Exercise aim -> Scan the records below and copy every line that contains the string "Yüksel".

Records from a collection ->
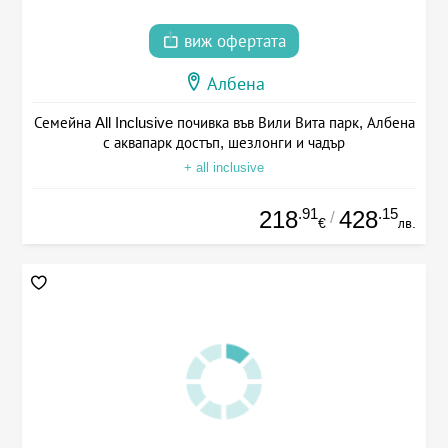
виж офертата
Албена
Семейна All Inclusive почивка във Вили Вита парк, Албена
с аквапарк достъп, шезлонги и чадър
+ all inclusive
.91
.15
218
428
/
€
лв.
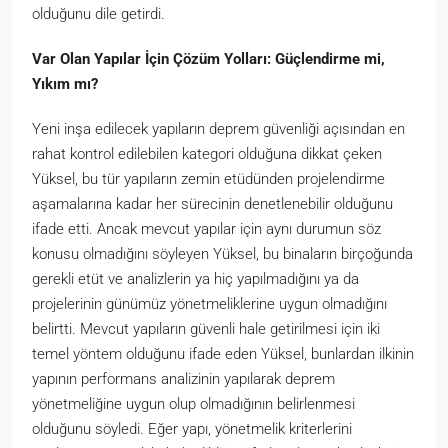
olduğunu dile getirdi.
Var Olan Yapılar İçin Çözüm Yolları: Güçlendirme mi,
Yıkım mı?
Yeni inşa edilecek yapıların deprem güvenliği açısından en
rahat kontrol edilebilen kategori olduğuna dikkat çeken
Yüksel, bu tür yapıların zemin etüdünden projelendirme
aşamalarına kadar her sürecinin denetlenebilir olduğunu
ifade etti. Ancak mevcut yapılar için aynı durumun söz
konusu olmadığını söyleyen Yüksel, bu binaların birçoğunda
gerekli etüt ve analizlerin ya hiç yapılmadığını ya da
projelerinin günümüz yönetmeliklerine uygun olmadığını
belirtti. Mevcut yapıların güvenli hale getirilmesi için iki
temel yöntem olduğunu ifade eden Yüksel, bunlardan ilkinin
yapının performans analizinin yapılarak deprem
yönetmeliğine uygun olup olmadığının belirlenmesi
olduğunu söyledi. Eğer yapı, yönetmelik kriterlerini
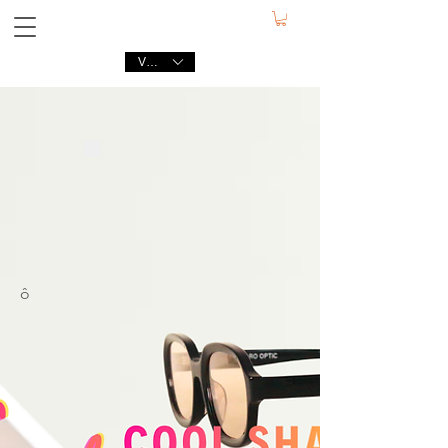
VND (₫)
ô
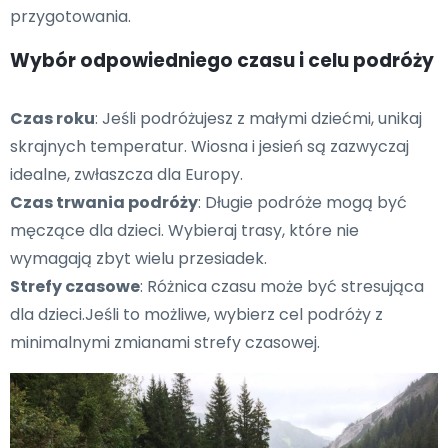
przygotowania.
Wybór odpowiedniego czasu i celu podróży
Czas roku
: Jeśli podróżujesz z małymi dziećmi, unikaj
skrajnych temperatur. Wiosna i jesień są zazwyczaj
idealne, zwłaszcza dla Europy.
Czas trwania podróży
: Długie podróże mogą być
męczące dla dzieci. Wybieraj trasy, które nie
wymagają zbyt wielu przesiadek.
Strefy czasowe
: Różnica czasu może być stresująca
dla dzieci.Jeśli to możliwe, wybierz cel podróży z
minimalnymi zmianami strefy czasowej.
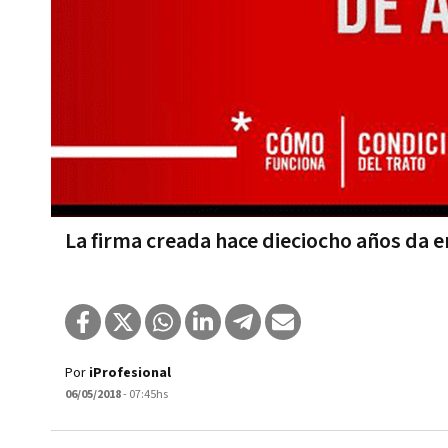
La firma creada hace dieciocho años da 
Por
iProfesional
06/05/2018
- 07:45hs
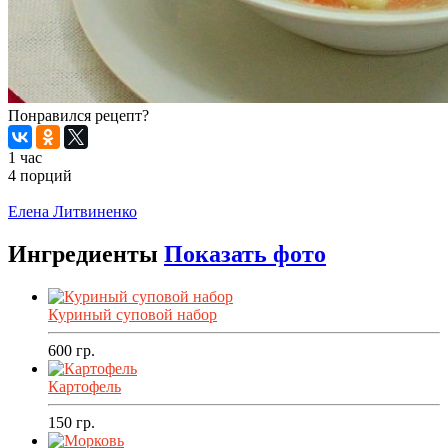
Понравился рецепт?
1 час
4 порций
Распечатать
Елена Литвиненко
Ингредиенты
Показать фото
Куриный суповой набор
600
гр.
Картофель
150
гр.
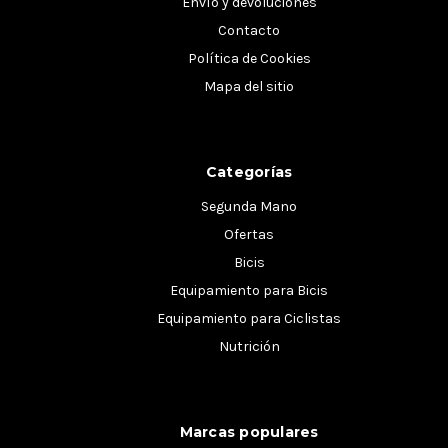
Envío y devoluciones
Contacto
Política de Cookies
Mapa del sitio
Categorías
Segunda Mano
Ofertas
Bicis
Equipamiento para Bicis
Equipamiento para Ciclistas
Nutrición
Marcas populares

Response for this exercise ->
Yüksel, bu tür yapıların zemin etüdünden projelendirme
konusu olmadığını söyleyen Yüksel, bu binaların birçoğunda
temel yöntem olduğunu ifade eden Yüksel, bunlardan ilkinin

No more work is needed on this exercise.